- INSTRUCTIONS TO FOLLOW
Report each line below that carries the word "wrist".

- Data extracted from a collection
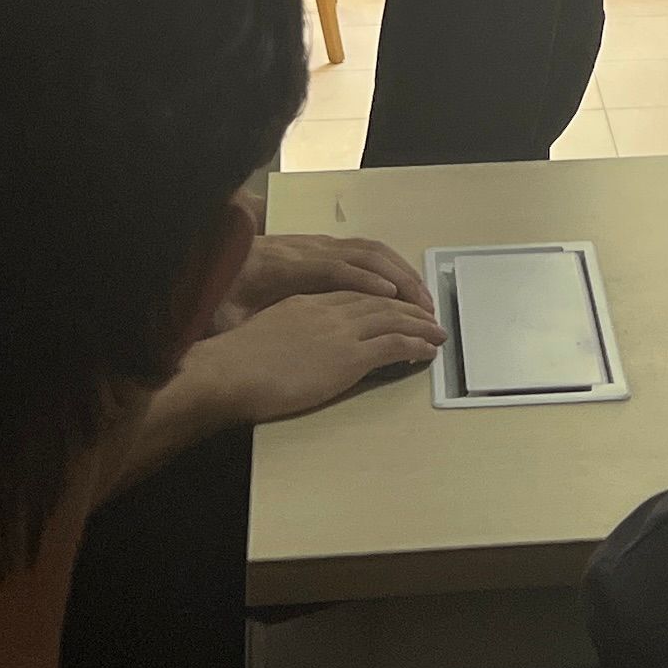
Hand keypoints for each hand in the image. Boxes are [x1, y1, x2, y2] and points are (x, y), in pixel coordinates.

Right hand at [183, 287, 444, 427]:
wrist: (230, 372)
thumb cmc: (236, 364)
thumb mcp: (266, 336)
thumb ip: (288, 336)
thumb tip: (296, 349)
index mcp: (308, 303)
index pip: (355, 295)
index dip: (381, 299)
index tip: (397, 304)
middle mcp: (329, 311)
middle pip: (380, 303)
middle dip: (409, 308)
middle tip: (429, 315)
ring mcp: (340, 333)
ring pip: (393, 320)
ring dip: (420, 325)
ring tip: (438, 332)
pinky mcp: (349, 357)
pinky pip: (393, 346)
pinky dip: (415, 345)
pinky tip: (428, 349)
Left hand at [211, 229, 433, 331]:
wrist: (208, 262)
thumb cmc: (218, 298)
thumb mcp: (225, 317)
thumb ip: (244, 326)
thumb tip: (254, 339)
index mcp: (282, 265)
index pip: (332, 268)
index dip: (363, 281)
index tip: (391, 297)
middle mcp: (305, 248)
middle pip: (362, 254)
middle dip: (399, 278)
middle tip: (425, 309)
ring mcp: (315, 245)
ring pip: (367, 250)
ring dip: (399, 271)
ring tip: (421, 301)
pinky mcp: (320, 248)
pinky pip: (362, 252)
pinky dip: (388, 267)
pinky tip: (399, 288)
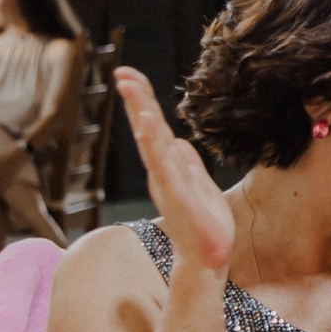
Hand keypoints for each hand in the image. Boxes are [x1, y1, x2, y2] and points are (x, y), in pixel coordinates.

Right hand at [115, 66, 233, 270]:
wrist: (209, 258)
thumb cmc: (205, 224)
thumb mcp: (198, 184)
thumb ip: (186, 164)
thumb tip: (178, 142)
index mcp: (168, 166)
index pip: (153, 126)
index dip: (142, 101)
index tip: (129, 75)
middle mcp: (162, 171)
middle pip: (146, 128)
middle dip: (135, 99)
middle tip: (121, 73)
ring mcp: (167, 182)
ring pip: (151, 141)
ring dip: (141, 113)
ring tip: (130, 88)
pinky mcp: (177, 195)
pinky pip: (164, 165)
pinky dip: (154, 144)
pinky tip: (148, 124)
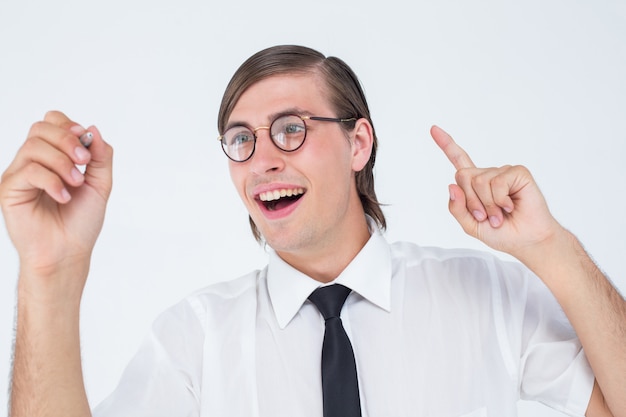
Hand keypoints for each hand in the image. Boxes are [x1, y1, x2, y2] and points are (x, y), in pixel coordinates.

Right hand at [0, 111, 112, 282]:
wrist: (68, 252)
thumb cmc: (81, 221)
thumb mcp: (101, 184)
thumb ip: (101, 156)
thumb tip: (93, 128)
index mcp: (53, 157)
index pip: (52, 122)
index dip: (68, 126)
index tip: (86, 144)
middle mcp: (33, 162)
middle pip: (41, 128)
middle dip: (67, 140)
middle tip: (84, 162)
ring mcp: (19, 174)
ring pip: (34, 146)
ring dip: (62, 162)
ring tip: (76, 183)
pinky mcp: (10, 189)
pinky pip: (28, 170)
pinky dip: (52, 181)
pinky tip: (63, 197)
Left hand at [430, 125, 563, 258]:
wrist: (526, 240)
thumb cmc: (501, 233)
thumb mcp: (470, 225)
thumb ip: (457, 208)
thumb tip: (451, 186)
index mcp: (475, 185)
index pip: (459, 160)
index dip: (447, 145)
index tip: (434, 129)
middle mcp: (488, 175)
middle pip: (462, 175)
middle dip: (470, 201)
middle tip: (485, 216)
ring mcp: (503, 172)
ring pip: (479, 181)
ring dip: (487, 205)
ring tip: (499, 215)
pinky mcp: (517, 173)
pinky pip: (497, 182)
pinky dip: (500, 200)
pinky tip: (510, 206)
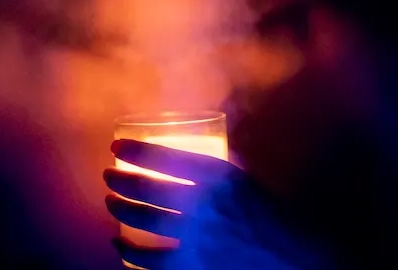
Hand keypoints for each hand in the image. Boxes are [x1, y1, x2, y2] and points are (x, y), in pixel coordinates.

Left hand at [104, 139, 334, 269]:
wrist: (292, 256)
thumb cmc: (267, 212)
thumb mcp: (242, 176)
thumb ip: (213, 161)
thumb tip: (185, 142)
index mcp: (217, 174)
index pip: (165, 156)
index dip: (135, 150)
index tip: (116, 146)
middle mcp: (204, 203)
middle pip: (147, 188)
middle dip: (119, 180)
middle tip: (107, 176)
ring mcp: (197, 238)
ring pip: (145, 220)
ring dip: (120, 209)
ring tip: (110, 201)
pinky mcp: (194, 268)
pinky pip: (152, 262)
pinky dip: (130, 253)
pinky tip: (119, 243)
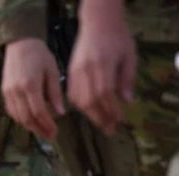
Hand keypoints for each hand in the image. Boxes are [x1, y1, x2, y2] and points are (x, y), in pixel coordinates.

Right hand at [1, 38, 63, 139]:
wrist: (20, 43)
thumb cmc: (40, 55)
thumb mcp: (53, 72)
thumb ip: (55, 94)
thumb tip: (60, 113)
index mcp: (30, 85)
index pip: (38, 112)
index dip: (47, 125)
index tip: (55, 132)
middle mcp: (16, 91)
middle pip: (26, 118)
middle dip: (38, 129)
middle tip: (50, 136)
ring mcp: (8, 92)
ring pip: (17, 117)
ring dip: (29, 126)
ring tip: (41, 130)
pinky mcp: (4, 92)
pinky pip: (11, 111)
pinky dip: (20, 119)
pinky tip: (30, 121)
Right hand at [68, 1, 135, 134]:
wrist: (97, 23)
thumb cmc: (117, 37)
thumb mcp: (129, 55)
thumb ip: (127, 78)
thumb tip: (127, 101)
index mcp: (101, 64)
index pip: (104, 93)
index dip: (111, 110)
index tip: (119, 121)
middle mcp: (85, 70)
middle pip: (89, 100)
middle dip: (100, 118)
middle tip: (109, 130)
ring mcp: (74, 72)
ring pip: (78, 100)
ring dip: (89, 115)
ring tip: (100, 123)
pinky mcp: (69, 73)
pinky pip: (70, 95)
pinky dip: (78, 106)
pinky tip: (88, 112)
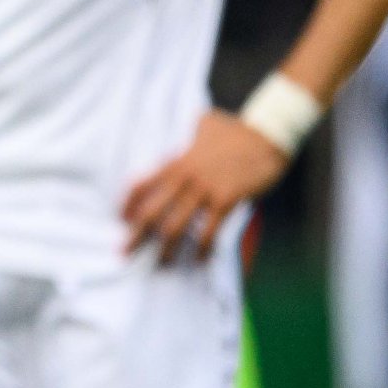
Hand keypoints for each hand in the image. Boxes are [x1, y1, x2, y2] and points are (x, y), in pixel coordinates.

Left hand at [119, 111, 287, 264]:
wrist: (268, 133)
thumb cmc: (237, 129)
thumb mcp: (205, 124)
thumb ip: (191, 132)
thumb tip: (191, 125)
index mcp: (175, 162)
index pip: (140, 185)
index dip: (127, 205)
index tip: (120, 220)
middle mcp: (184, 178)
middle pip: (150, 212)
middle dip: (136, 235)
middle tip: (124, 253)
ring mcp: (204, 190)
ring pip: (175, 226)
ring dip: (166, 249)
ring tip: (161, 264)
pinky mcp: (226, 200)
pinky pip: (209, 231)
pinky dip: (202, 249)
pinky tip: (199, 260)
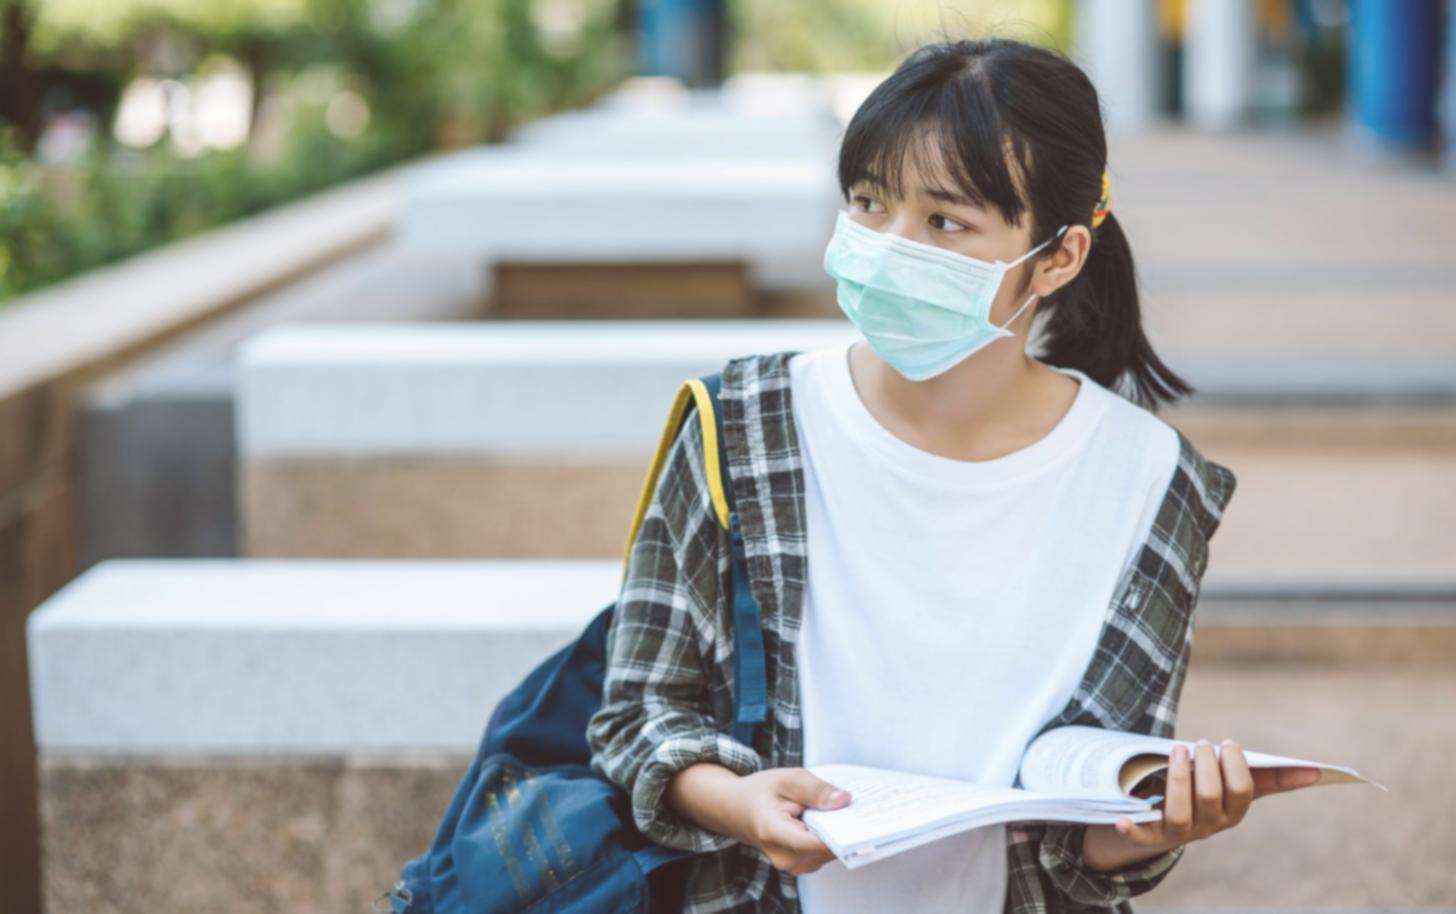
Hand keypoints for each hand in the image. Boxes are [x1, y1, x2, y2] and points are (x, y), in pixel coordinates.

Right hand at [726, 767, 850, 874]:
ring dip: (838, 832)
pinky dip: (831, 836)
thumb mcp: (787, 779)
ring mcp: (794, 865)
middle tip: (854, 804)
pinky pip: (826, 852)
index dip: (839, 834)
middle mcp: (785, 857)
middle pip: (826, 847)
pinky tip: (830, 818)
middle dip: (842, 827)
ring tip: (839, 807)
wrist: (738, 810)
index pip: (813, 843)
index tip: (861, 820)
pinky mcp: (803, 864)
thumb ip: (815, 790)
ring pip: (830, 851)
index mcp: (773, 833)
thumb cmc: (761, 792)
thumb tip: (845, 800)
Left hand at [1084, 737, 1321, 870]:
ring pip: (1179, 811)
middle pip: (1210, 797)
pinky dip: (1133, 829)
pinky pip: (1141, 836)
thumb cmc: (1207, 793)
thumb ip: (1270, 777)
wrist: (1164, 819)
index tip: (1228, 743)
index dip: (1234, 766)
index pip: (1241, 791)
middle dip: (1206, 766)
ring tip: (1177, 750)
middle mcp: (1209, 825)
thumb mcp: (1235, 783)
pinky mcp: (1150, 834)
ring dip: (1178, 779)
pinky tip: (1121, 819)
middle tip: (1202, 742)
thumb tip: (1317, 772)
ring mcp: (1179, 831)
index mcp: (1233, 812)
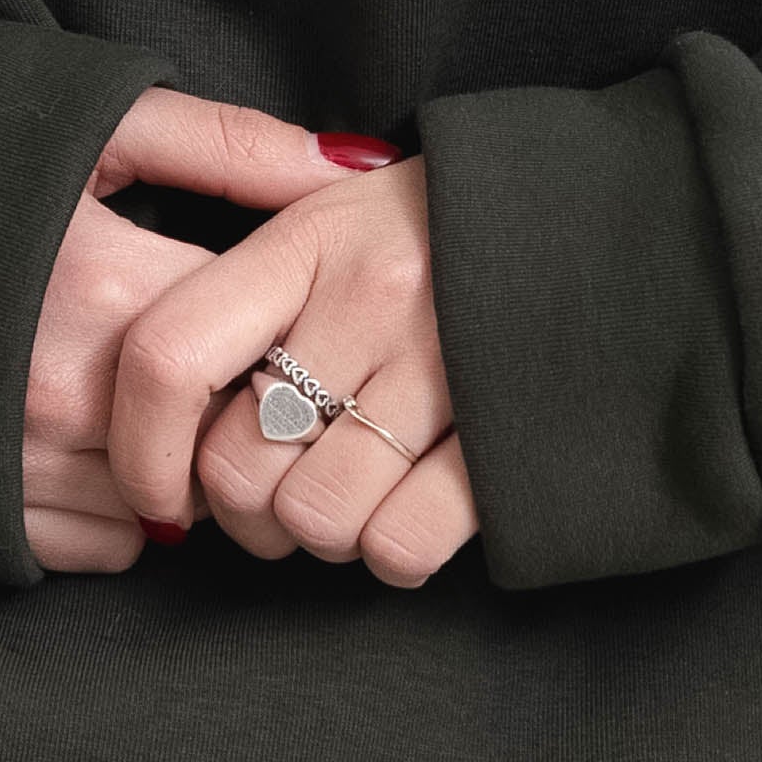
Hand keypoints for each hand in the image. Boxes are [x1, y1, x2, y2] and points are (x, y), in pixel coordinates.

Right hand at [22, 85, 357, 573]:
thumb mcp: (90, 124)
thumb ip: (226, 144)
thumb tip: (354, 168)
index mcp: (112, 287)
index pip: (271, 341)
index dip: (283, 326)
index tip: (269, 307)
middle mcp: (74, 390)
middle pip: (233, 434)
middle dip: (242, 406)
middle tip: (224, 361)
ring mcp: (27, 462)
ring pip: (182, 503)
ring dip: (185, 463)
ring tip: (154, 399)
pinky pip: (114, 548)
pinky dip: (125, 511)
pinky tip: (100, 444)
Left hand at [109, 156, 478, 588]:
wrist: (621, 217)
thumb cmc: (447, 227)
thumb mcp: (337, 211)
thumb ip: (250, 283)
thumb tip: (155, 387)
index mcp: (308, 238)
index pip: (168, 355)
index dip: (139, 449)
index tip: (154, 489)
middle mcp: (370, 297)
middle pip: (236, 467)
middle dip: (244, 509)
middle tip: (279, 488)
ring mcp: (447, 366)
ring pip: (315, 518)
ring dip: (325, 531)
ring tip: (358, 486)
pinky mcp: (512, 435)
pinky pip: (401, 545)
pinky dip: (393, 551)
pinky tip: (412, 509)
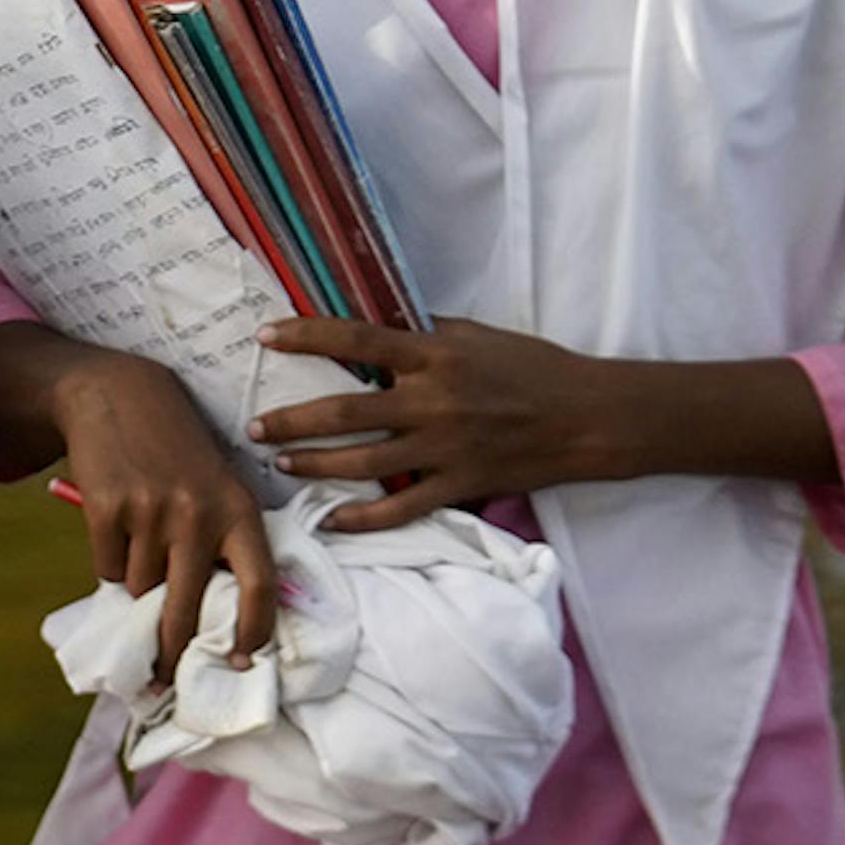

- THE COMPLETED TASK
wrist: (230, 372)
wrist: (208, 262)
wrist: (209, 258)
wrist: (68, 252)
wrist: (526, 240)
wrist: (292, 256)
wrist: (20, 43)
wrist: (97, 23)
wrist: (268, 133)
wrist: (738, 810)
wrist: (1164, 819)
wrist: (621, 217)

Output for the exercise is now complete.